Monday, June 2, 2008

The Pleasure of Her Kiss

Title: The Pleasure of Her Kiss (2003)
Author: Linda Needham (Avon)
Period: European Historical-Victorian (1848 England)
Grade: D-

Gak! I usually complain about romances where the hero is required to save the heroine from her harebrained schemes ala "I Love Lucy," but in The Pleasure of Her Kiss the hero chose to enable and encourage the heroine's harebrained schemes. This book is about ten different kinds of awful. It is the kind of romance where the author thinks she's flipping romance convention but instead her book is just as dull and trite as anything else on the romance mass market shelf.

Jared, Earl of Hawksley, wed and abandoned Kathryn Trafford in Egypt moments after her father's death. The marriage was arranged to protect the heiress and her assets, but Kathryn was less than pleased about being sent to England and neglected by an absent husband. Jared, like all heroes in long-lost spouse romances, wants to settle into a life of domestic bliss with his wife and is shocked when she doesn't recognize him. There is a brief sub-plot of Jared posing as a visitor to the guest house she runs at his country estate rather than revealing his true identity. It is quite dopey and she soon figures him out which is pretty embarrassing when you consider Jared is a spy. Just not a good one.

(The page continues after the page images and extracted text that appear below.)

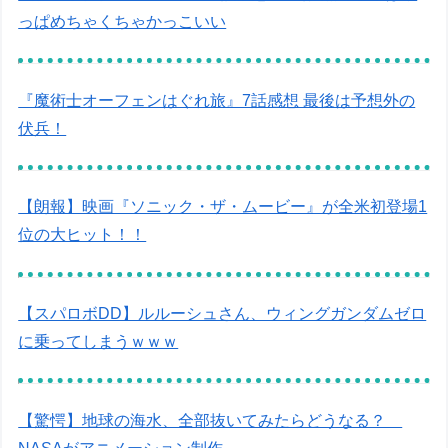
っぱめちゃくちゃかっこいい
『魔術士オーフェンはぐれ旅』7話感想 最後は予想外の
伏兵！
【朗報】映画『ソニック・ザ・ムービー』が全米初登場1
位の大ヒット！！
【スパロボDD】ルルーシュさん、ウィングガンダムゼロ
に乗ってしまうｗｗｗ
【驚愕】地球の海水、全部抜いてみたらどうなる？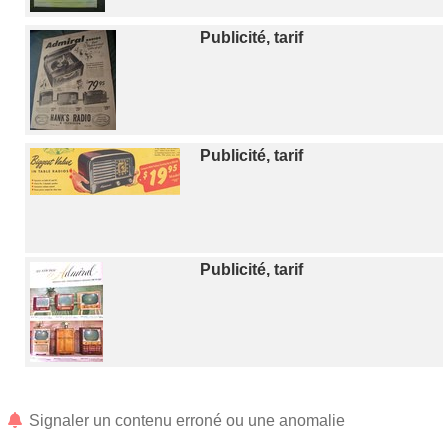
Publicité, tarif
Publicité, tarif
Publicité, tarif
Signaler un contenu erroné ou une anomalie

The crux of the novel, as is the case with most Needham's, is adopted children. Kathryn has taken in a large band of abandoned children and work-house urchins. Jared is opposed to having a ready made family of 20+ children and instead wants to find the children good homes. This is presented as cruel and self-centered with Jared unable to appreciate Kathryn's Jolie-like benevolence. What is wrong with wanting each child to have a good home with families that could give them individual attention? Where they wouldn't be raised in a class that permanently regards them as less than by strict conventions and norms?

The Pleasure of Her Kiss
is set against the Irish famine and the grain embargo. Jared's latest mission is to uncover who is robbing and exporting grain stores to aid the Irish after the post-February rebellion embargo. Of course, amoebas can figure out this plot twist. Jared, in love with his wife, offers to financially support her Irish soup kitchens but that isn't good enough. She insists that she must continue to steal grain from the lords who support the embargo to "punish them" for their actions. In response, Jared suggests that he'll become a double agent and aid her in perpetrating her crimes! What the fuck? Is that supposed to be romantic? "Darling, let's get ourselves hung together! It isn't as if we have the responsibility of raising a brood of adopted children with no one else to care for them!"

There isn't anything feminist or radical about the hero supporting the heroine's goals when her goals are asinine.